Clara González

Born: 11 September 1898, Panama
Died: 11 February 1990
Country most active: Panama
Also known as: Clara González de Behringer

Panamanian feminist, lawyer, judge, and activist Clara González became the first Panamanian woman to earn her Bachelor of Law Degree in 1922, the same year she established the Partido Nacional Feminista (PNF, National Feminist Party) to campaign for women’s rights and suffrage. With the Inter-American Commission on Women, she collaborated with other activists from Latin America and the United States to research conditions for women across North and South America and make recommendations to improve them.
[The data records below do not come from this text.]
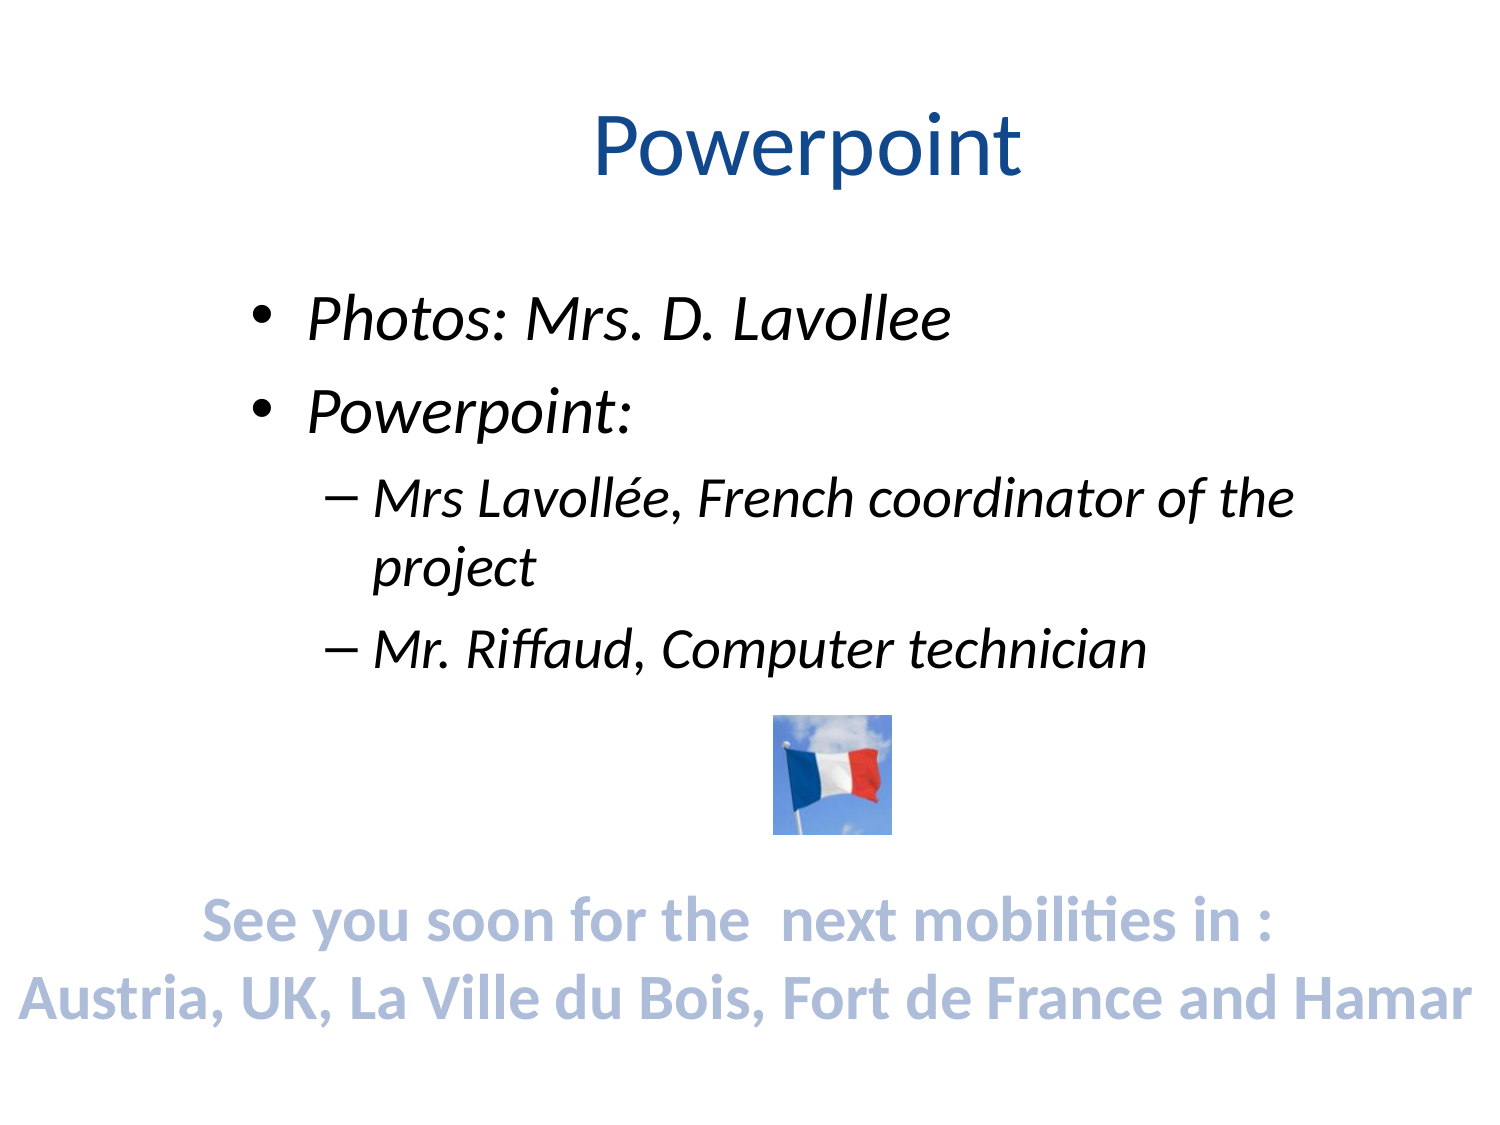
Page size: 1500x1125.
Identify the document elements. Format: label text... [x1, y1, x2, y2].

title Powerpoint [171, 45, 1466, 233]
picture [773, 715, 892, 835]
list Photos: Mrs. D. Lavollee Powerpoint: Mrs Lavollée, French coordinator of the project Mr. Riffaud, Computer technician [235, 172, 1466, 869]
text_box See you soon for the next mobilities in : Austria, UK, La Ville du Bois, Fort de France and Hamar [3, 869, 1489, 1040]
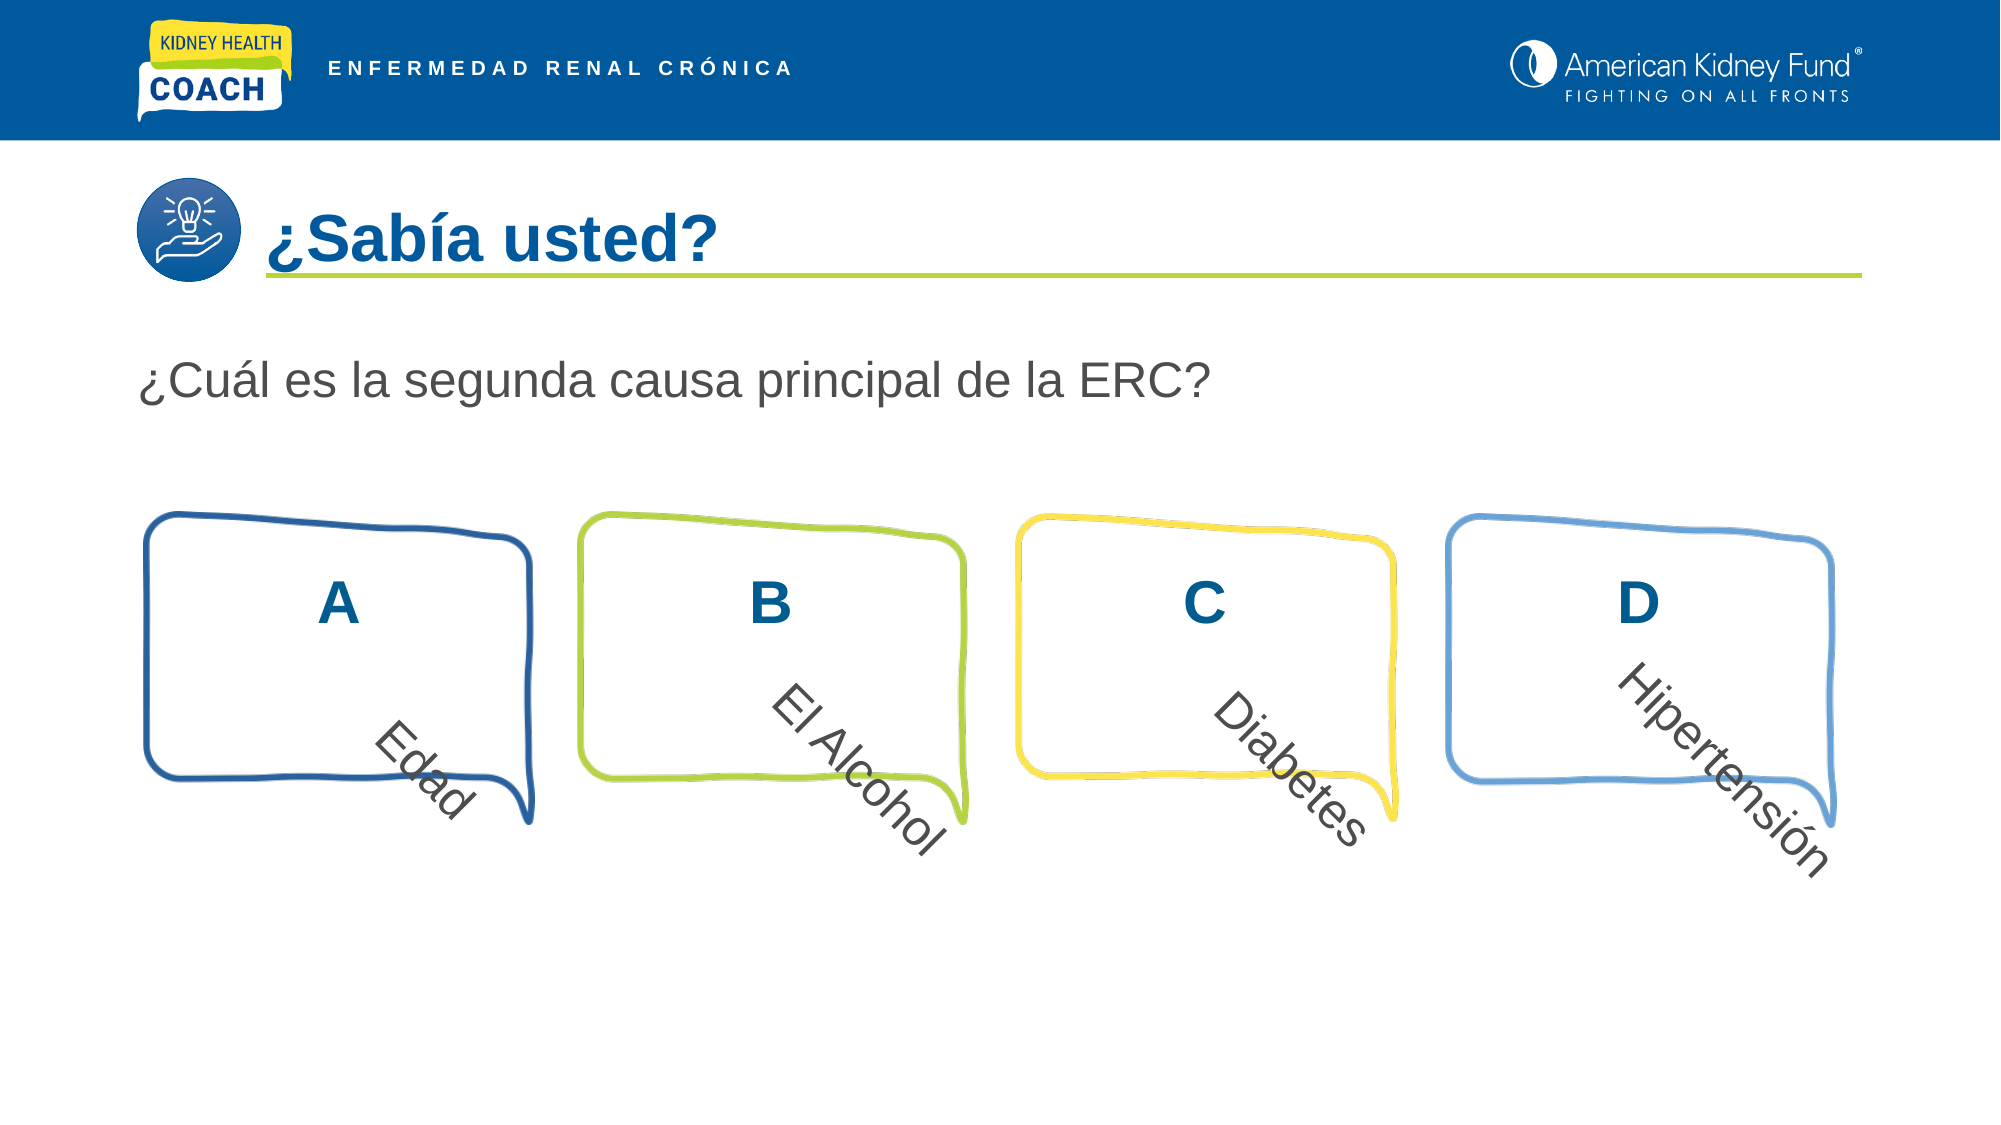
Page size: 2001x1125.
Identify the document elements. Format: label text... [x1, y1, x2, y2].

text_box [1445, 513, 1850, 857]
picture [137, 19, 292, 122]
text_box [1014, 513, 1416, 857]
title ¿Sabía usted? [265, 183, 1864, 277]
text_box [143, 510, 548, 857]
picture [1510, 39, 1863, 102]
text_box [577, 510, 982, 857]
list ¿Cuál es la segunda causa principal de la ERC? [136, 353, 1863, 967]
picture [151, 191, 227, 268]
In addition to her decades of activism, she ran for political office once women in Panama gained voting rights in 1945, and later became the first woman to serve as a juvenile court judge in Panama, helping to draft the country’s juvenile code.
Although born in Panama to a Spanish immigrant father and a mother of indigenous descent, the family lived in exile in Costa Rica when she was young. González was raped by a family friend when she was just 6 years old, which would later influence her activism. As a young woman, she earned a teaching degree and worked as a teacher while completing her degree at the Escuela Nacional de Derecho (National School of Law). Her graduate thesis was on La Mujer ante el Derecho Panameño (Woman in Panamanian Law). In 1927, she won a scholarship that enabled her to attend New York University, where she earned her doctorate in law in 1929.
Although González finished her Bachelor of Law in 1922, she was legally prohibited from practicing as a lawyer until the law was changed in 1925. In the interim, she co-founded the Partido Nacional Feminista (National Women’s Party) in 1923 with Sara Sotillo, Elida Campodónico de Crespo and Rosa Navas to promote causes like women’s political participation and education for women and girls. González and others connected gender inequality to other social ills, leading her to support causes like civil rights, anti-imperialism – including opposition to the Panama Canal Treaty – and socialism. (Ironically, she would marry Charles A. Behringer, an American civil engineer working in the Panama Canal Zone in 1943.)
From 1928, when the Inter-American Commission of Women (IACW) was formed, until 1930, González served as head of research for the organization, but eventually left due to commission chair Doris Stevens’s controlling leadership style and dismissal of Latin American women’s issues. González was overseeing the creation of reports that informed international conferences, yet Stevens denied her and other Latin American activists funding to attend those same conferences in addition to denying them leadership positions. Stevens, an American, avoided issues surrounding the effect of U.S. imperialism on the women in countries like Panama.
Separating from the IACW, González returned to Panama in 1930, teaching economics, political science and sociology at the National Institute until 1937. She would later teach criminology, family law, and juvenile justice at the University of Panama.
Perhaps influenced by her experience with the IACW, González gravitated toward groups that focused on intersectional approaches – not just gender, but class, ethnicity and other marginalizations. Her political activism in socialism and anti-facism with groups like the PNF led the federal government to accuse her of being a communist. Although she was not a member of the Communist Party, she did work with communist activists. She also worked with UNESCO on child welfare issues, and served as an official for the International Federation of Women Lawyers (Federación Internacional de Abogadas).
In 1944, González established the Unión Nacional de Mujeres (National Women’s Party) and ran as a candidate for the Constitutional Assembly in 1945, the year Panamanian women gained suffrage. Although she was unsuccessful in both that campaign, and her later run for vice-president of Panama, she was named a juvenile court judge in 1951, the first woman in the country to achieve this. She served in this role until retiring in 1964.